SEOUL, May 30 (Yonhap) -- North Korea plans to launch its first military spy satellite in June, and the planned launch is aimed at monitoring U.S. military activity in real time, a ranking official in charge of the North's military affairs said Tuesday.

The North disclosed the timing of its planned launch through state media, one day after it notifed Japan of its plan to launch a satellite between May 31 and June 11.

In a statement carried by the North's official Korean Central News Agency, Ri Pyong-chol, vice chairman of the Central Military Commission of the ruling Worker's Party of Korea (WPK), said the North's planned satellite launch is an "indispensable" act to strengthen war preparedness.

The North's spy satellite to be launched in June and various reconnaissance means to be newly tested are "indispensable to tracking, monitoring, discriminating, controlling and coping with in advance in real time the dangerous military acts" of the U.S. and South Korea, Ri said in the English-language statement.

He also vowed to "expand reconnaissance and information means and improve various defensive and offensive weapons and have the timetables for carrying out their development plans," without elaborating on details.
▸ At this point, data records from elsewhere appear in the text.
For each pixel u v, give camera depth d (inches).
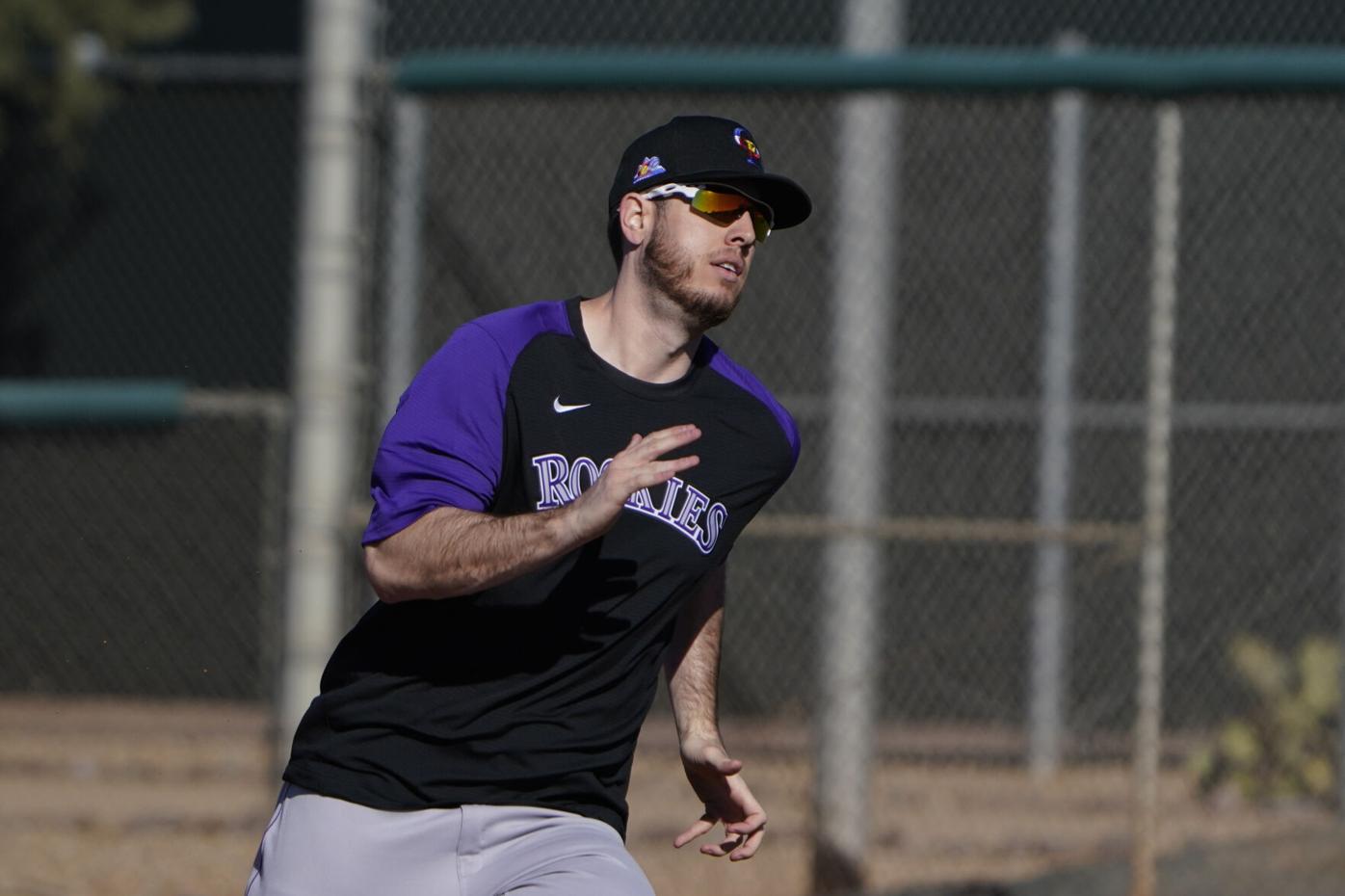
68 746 1371.8
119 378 1673.2
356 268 889.5
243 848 1077.1
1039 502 1275.8
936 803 1154.0
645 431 446.6
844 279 1014.4
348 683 437.1
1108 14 1441.9
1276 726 1218.0
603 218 1289.4
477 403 431.2
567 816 442.3
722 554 464.1
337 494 866.1
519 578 429.7
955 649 1229.1
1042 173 1301.7
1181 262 1318.9
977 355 1321.4
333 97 878.4
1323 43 1393.9
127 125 1668.3
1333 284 1309.1
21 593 1512.1
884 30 1050.1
This photo, carried by North Korea's Korean Central News Agency on Dec. 19, 2022, shows the North conducting "an "important final-stage test" at Sohae Satellite Launching Ground, Cholsan, North Pyongan Province, for the development of a reconnaissance satellite the previous day. (For Use Only in the Republic of Korea. No Redistribution) (Yonhap)
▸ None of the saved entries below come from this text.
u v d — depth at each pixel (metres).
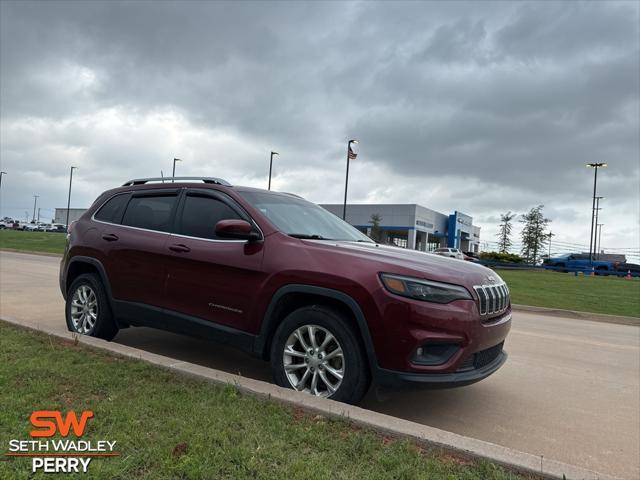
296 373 3.78
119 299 5.00
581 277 28.95
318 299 3.81
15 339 4.76
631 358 6.57
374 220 58.00
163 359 4.11
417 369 3.30
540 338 7.79
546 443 3.46
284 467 2.49
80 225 5.69
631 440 3.56
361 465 2.56
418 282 3.38
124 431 2.83
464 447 2.72
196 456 2.54
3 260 18.33
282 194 5.07
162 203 5.02
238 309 4.04
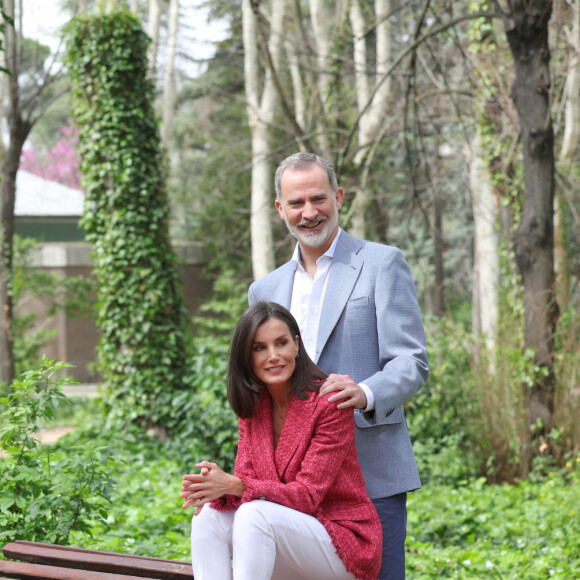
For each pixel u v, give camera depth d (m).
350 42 13.49
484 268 14.01
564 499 6.58
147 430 10.28
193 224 25.42
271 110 15.34
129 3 15.56
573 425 8.12
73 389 18.47
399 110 12.86
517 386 8.23
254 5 10.88
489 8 10.62
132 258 10.44
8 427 3.77
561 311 8.79
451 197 22.25
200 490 2.60
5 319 12.91
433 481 7.95
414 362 2.87
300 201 2.98
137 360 10.35
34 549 3.18
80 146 10.68
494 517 6.46
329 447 2.67
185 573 2.89
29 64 14.33
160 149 10.81
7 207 12.95
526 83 8.13
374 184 20.86
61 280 16.38
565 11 9.03
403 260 3.06
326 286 3.06
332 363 3.00
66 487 3.70
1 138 12.92
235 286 21.52
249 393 2.80
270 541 2.53
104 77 10.33
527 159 8.23
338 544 2.62
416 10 10.98
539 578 4.74
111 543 5.00
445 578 4.87
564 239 14.56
Earlier this month, North Korea announced the completion of preparations to mount its first military spy satellite on a rocket, with the North's leader Kim Jong-un approving the "future action plan."

A military reconnaissance satellite is among the high-tech weapons systems that the North's leader vowed to develop at a key party congress in 2021, along with a solid-fuel intercontinental ballistic missile and a nuclear-powered submarine.

Ri condemned the U.S. and South Korea for raising military tensions on the Korean Peninsula, taking issue with the allies' largest-ever live-fire exercise, and the South's plan to host a multinational naval drill aimed at preventing the trafficking of weapons of mass destruction.

He also slammed the U.S. for intensifying its "hostile air espionage activities" with the recent dispatch of high-profile military spy aircraft over the Yellow Sea.

"We will comprehensively consider the present and future threats and put into more thoroughgoing practice the activities for strengthening all-inclusive and practical war deterrents," Ri said.

North Korean leader Kim Jong-un (2nd from R, rear), along with his daughter Ju-ae (far R, rear), talks with members of the Non-permanent Satellite Launch Preparatory Committee in Pyongyang on May 16, 2023, to inspect the country's first military reconnaissance satellite, in this photo released by the North's official Korean Central News Agency. (For Use Only in the Republic of Korea. No Redistribution) (Yonhap)

South Korea "strongly" warned against North Korea's planned satellite launch Monday, vowing to make Pyongyang pay "due prices" if it goes ahead with the launch.

The North's proposed satellite launch violates a series of United Nations Security Council resolutions banning its nuclear and missile programs, as it uses the same technology used in ballistic missiles.

Experts said a spy satellite will help the North stage a precision strike against targets in war situations, as it will enhance the country's surveillance capability, but many still raised doubts about the North's satellite capabilities.

In December last year, the secretive regime said it conducted an "important, final-stage" test for the development of a spy satellite and released black-and-white photos of South Korean cities that were shot by its "test satellite" from space. Outside experts said they are "too crude" to be satellite photos.